(Exercise material Opens)

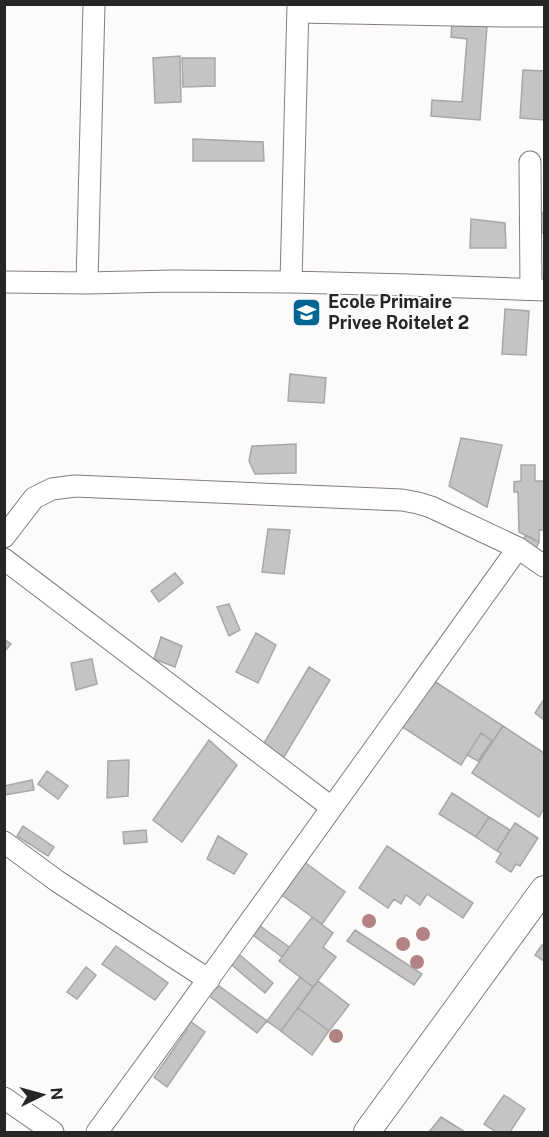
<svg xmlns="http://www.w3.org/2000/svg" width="549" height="1137" font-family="'Public Sans',sans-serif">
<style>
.building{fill:#c5c3c6;stroke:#a8a6a8;stroke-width:1.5}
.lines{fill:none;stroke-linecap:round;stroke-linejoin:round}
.minor-casing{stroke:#827e80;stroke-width:23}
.tertiary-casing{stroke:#827e80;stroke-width:28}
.minor{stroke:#fff;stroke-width:21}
.tertiary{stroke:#fff;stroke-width:26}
.tree{fill:#b28285}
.labels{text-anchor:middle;stroke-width:4.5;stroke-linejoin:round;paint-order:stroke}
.poi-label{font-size:18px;font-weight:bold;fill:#272526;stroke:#fdfafc;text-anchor:start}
</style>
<rect width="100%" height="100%" fill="#fdfafc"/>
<!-- building -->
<path class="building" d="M452,23L487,26L480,120L431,116L432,100L462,102L467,39L451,37Z
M180,56L181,102L155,103L153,58Z
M182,58H215V86L183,87Z
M523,70L544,71V120L520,118Z
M193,139L263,142L264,161H193Z
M534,212L544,213V233L532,232Z
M471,219L505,223L506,248H470Z
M505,309L529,311L526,355L502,354Z
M290,374L326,378L324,403L288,401Z
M461,438L502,445L487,507L449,486Z
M296,444V473L255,474L249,461L252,446Z
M521,465H535V481H544V530H539V542L519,532L518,492H514V482L521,481Z
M268,529L290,530L284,574L262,572Z
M526,535L539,542L535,550L521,542Z
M175,573L183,583L159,602L151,591Z
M229,604L240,630L229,636L217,607Z
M256,633L276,645L258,683L236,672Z
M161,637L182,646L175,667L154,659Z
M4,639L11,644L4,652Z
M92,659L97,684L76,690L71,663Z
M309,667L330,680L284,757L263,745Z
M431,679L503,726L493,741L481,733L461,765L401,726Z
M544,699V720L535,713Z
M503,726L544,753V808L539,817L472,773Z
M481,733L492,741L478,761L467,755Z
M209,740L237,765L182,842L153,820Z
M129,760L128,796L107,798L108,761Z
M47,771L68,786L58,799L38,784Z
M32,780L34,790L4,795V786Z
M452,793L489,817L476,837L439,814Z
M489,817L510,830L497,851L476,837Z
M515,823L538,838L520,866L516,864L511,872L496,862L501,853L497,851Z
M23,826L54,847L48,856L17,836Z
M146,830L147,842L124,844L123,832Z
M218,836L247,854L234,874L207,859Z
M387,846L473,903L463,918L427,894L420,905L406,895L401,904L394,899L388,908L359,888Z
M303,861L345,892L322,924L279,893Z
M312,917L333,933L323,947L336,957L313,987L279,961Z
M256,923L289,947L282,957L249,932Z
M355,930L422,974L414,985L347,941Z
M542,945L544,946V961L535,955Z
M116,946L168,983L155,1000L102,964Z
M235,951L273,983L265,993L227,961Z
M86,967L96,975L77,999L67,992Z
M300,977L313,987L281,1031L267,1021Z
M318,981L349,1005L329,1031L298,1008Z
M215,983L267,1021L257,1033L207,994Z
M298,1008L329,1031L312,1055L281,1031Z
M187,1019L205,1032L167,1087L154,1077L187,1030L182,1026Z
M504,1095L525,1109L510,1132H496L484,1124Z
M441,1117L465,1132H429Z"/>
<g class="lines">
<defs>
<path id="minor" d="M504,4V16H544
M298,12L504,16
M530,162L531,289
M4,282L87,283L173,281L291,282L408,285L544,290
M291,282L298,4
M87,283L94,4
M4,537L34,498L52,489L75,486L402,500L418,503L431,507L518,548L544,566
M4,559L331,807
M4,842L57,881L209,980
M4,1098L53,1132
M97,1132C239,939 378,743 518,548"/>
<path id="tertiary" d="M367,1132L544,889"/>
</defs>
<!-- minor casing -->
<use href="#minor" class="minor-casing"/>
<!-- tertiary casing -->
<use href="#tertiary" class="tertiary-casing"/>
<!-- minor -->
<use href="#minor" class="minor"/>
<!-- tertiary -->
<use href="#tertiary" class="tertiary"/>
</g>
<!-- trees -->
<g class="tree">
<circle cx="369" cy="921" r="7"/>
<circle cx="423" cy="934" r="7"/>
<circle cx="403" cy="944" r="7"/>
<circle cx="417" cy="962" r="7"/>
<circle cx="336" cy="1036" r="7"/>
</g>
<!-- icons -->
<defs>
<symbol id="school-square" viewBox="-11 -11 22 22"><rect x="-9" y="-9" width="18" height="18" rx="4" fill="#016694" stroke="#fdfafc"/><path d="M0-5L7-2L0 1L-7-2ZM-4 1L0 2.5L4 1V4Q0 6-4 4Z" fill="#fff"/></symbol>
</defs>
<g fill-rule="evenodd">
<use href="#school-square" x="290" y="296" width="33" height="33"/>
</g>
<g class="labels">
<!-- poi labels -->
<g class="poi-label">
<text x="328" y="308">Ecole Primaire<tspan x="328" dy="21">Privee Roitelet 2</tspan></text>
</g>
</g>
<!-- border -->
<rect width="549" height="1137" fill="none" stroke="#272526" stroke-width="12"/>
<!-- north arrow -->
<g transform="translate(42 1095) rotate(85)" stroke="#fdfafc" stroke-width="4.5" paint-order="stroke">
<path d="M0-4.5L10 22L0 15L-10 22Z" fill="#272526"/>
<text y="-9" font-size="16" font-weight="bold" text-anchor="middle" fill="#272526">N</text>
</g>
</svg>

(Exercise material Closes)

--- Try it ---
The whole of the data above needs retyping exactly, with pictures omitted.

--- Answer to this task ---
<svg xmlns="http://www.w3.org/2000/svg" width="549" height="1137" font-family="'Public Sans',sans-serif">
<style>
.building{fill:#c5c3c6;stroke:#a8a6a8;stroke-width:1.5}
.lines{fill:none;stroke-linecap:round;stroke-linejoin:round}
.minor-casing{stroke:#827e80;stroke-width:23}
.tertiary-casing{stroke:#827e80;stroke-width:28}
.minor{stroke:#fff;stroke-width:21}
.tertiary{stroke:#fff;stroke-width:26}
.tree{fill:#b28285}
.labels{text-anchor:middle;stroke-width:4.5;stroke-linejoin:round;paint-order:stroke}
.poi-label{font-size:18px;font-weight:bold;fill:#272526;stroke:#fdfafc;text-anchor:start}
</style>
<rect width="100%" height="100%" fill="#fdfafc"/>
<!-- building -->
<path class="building" d="M452,23L487,26L480,120L431,116L432,100L462,102L467,39L451,37Z
M180,56L181,102L155,103L153,58Z
M182,58H215V86L183,87Z
M523,70L544,71V120L520,118Z
M193,139L263,142L264,161H193Z
M534,212L544,213V233L532,232Z
M471,219L505,223L506,248H470Z
M505,309L529,311L526,355L502,354Z
M290,374L326,378L324,403L288,401Z
M461,438L502,445L487,507L449,486Z
M296,444V473L255,474L249,461L252,446Z
M521,465H535V481H544V530H539V542L519,532L518,492H514V482L521,481Z
M268,529L290,530L284,574L262,572Z
M526,535L539,542L535,550L521,542Z
M175,573L183,583L159,602L151,591Z
M229,604L240,630L229,636L217,607Z
M256,633L276,645L258,683L236,672Z
M161,637L182,646L175,667L154,659Z
M4,639L11,644L4,652Z
M92,659L97,684L76,690L71,663Z
M309,667L330,680L284,757L263,745Z
M431,679L503,726L493,741L481,733L461,765L401,726Z
M544,699V720L535,713Z
M503,726L544,753V808L539,817L472,773Z
M481,733L492,741L478,761L467,755Z
M209,740L237,765L182,842L153,820Z
M129,760L128,796L107,798L108,761Z
M47,771L68,786L58,799L38,784Z
M32,780L34,790L4,795V786Z
M452,793L489,817L476,837L439,814Z
M489,817L510,830L497,851L476,837Z
M515,823L538,838L520,866L516,864L511,872L496,862L501,853L497,851Z
M23,826L54,847L48,856L17,836Z
M146,830L147,842L124,844L123,832Z
M218,836L247,854L234,874L207,859Z
M387,846L473,903L463,918L427,894L420,905L406,895L401,904L394,899L388,908L359,888Z
M303,861L345,892L322,924L279,893Z
M312,917L333,933L323,947L336,957L313,987L279,961Z
M256,923L289,947L282,957L249,932Z
M355,930L422,974L414,985L347,941Z
M542,945L544,946V961L535,955Z
M116,946L168,983L155,1000L102,964Z
M235,951L273,983L265,993L227,961Z
M86,967L96,975L77,999L67,992Z
M300,977L313,987L281,1031L267,1021Z
M318,981L349,1005L329,1031L298,1008Z
M215,983L267,1021L257,1033L207,994Z
M298,1008L329,1031L312,1055L281,1031Z
M187,1019L205,1032L167,1087L154,1077L187,1030L182,1026Z
M504,1095L525,1109L510,1132H496L484,1124Z
M441,1117L465,1132H429Z"/>
<g class="lines">
<defs>
<path id="minor" d="M504,4V16H544
M298,12L504,16
M530,162L531,289
M4,282L87,283L173,281L291,282L408,285L544,290
M291,282L298,4
M87,283L94,4
M4,537L34,498L52,489L75,486L402,500L418,503L431,507L518,548L544,566
M4,559L331,807
M4,842L57,881L209,980
M4,1098L53,1132
M97,1132C239,939 378,743 518,548"/>
<path id="tertiary" d="M367,1132L544,889"/>
</defs>
<!-- minor casing -->
<use href="#minor" class="minor-casing"/>
<!-- tertiary casing -->
<use href="#tertiary" class="tertiary-casing"/>
<!-- minor -->
<use href="#minor" class="minor"/>
<!-- tertiary -->
<use href="#tertiary" class="tertiary"/>
</g>
<!-- trees -->
<g class="tree">
<circle cx="369" cy="921" r="7"/>
<circle cx="423" cy="934" r="7"/>
<circle cx="403" cy="944" r="7"/>
<circle cx="417" cy="962" r="7"/>
<circle cx="336" cy="1036" r="7"/>
</g>
<!-- icons -->
<defs>
<symbol id="school-square" viewBox="-11 -11 22 22"><rect x="-9" y="-9" width="18" height="18" rx="4" fill="#016694" stroke="#fdfafc"/><path d="M0-5L7-2L0 1L-7-2ZM-4 1L0 2.5L4 1V4Q0 6-4 4Z" fill="#fff"/></symbol>
</defs>
<g fill-rule="evenodd">
<use href="#school-square" x="290" y="296" width="33" height="33"/>
</g>
<g class="labels">
<!-- poi labels -->
<g class="poi-label">
<text x="328" y="308">Ecole Primaire<tspan x="328" dy="21">Privee Roitelet 2</tspan></text>
</g>
</g>
<!-- border -->
<rect width="549" height="1137" fill="none" stroke="#272526" stroke-width="12"/>
<!-- north arrow -->
<g transform="translate(42 1095) rotate(85)" stroke="#fdfafc" stroke-width="4.5" paint-order="stroke">
<path d="M0-4.5L10 22L0 15L-10 22Z" fill="#272526"/>
<text y="-9" font-size="16" font-weight="bold" text-anchor="middle" fill="#272526">N</text>
</g>
</svg>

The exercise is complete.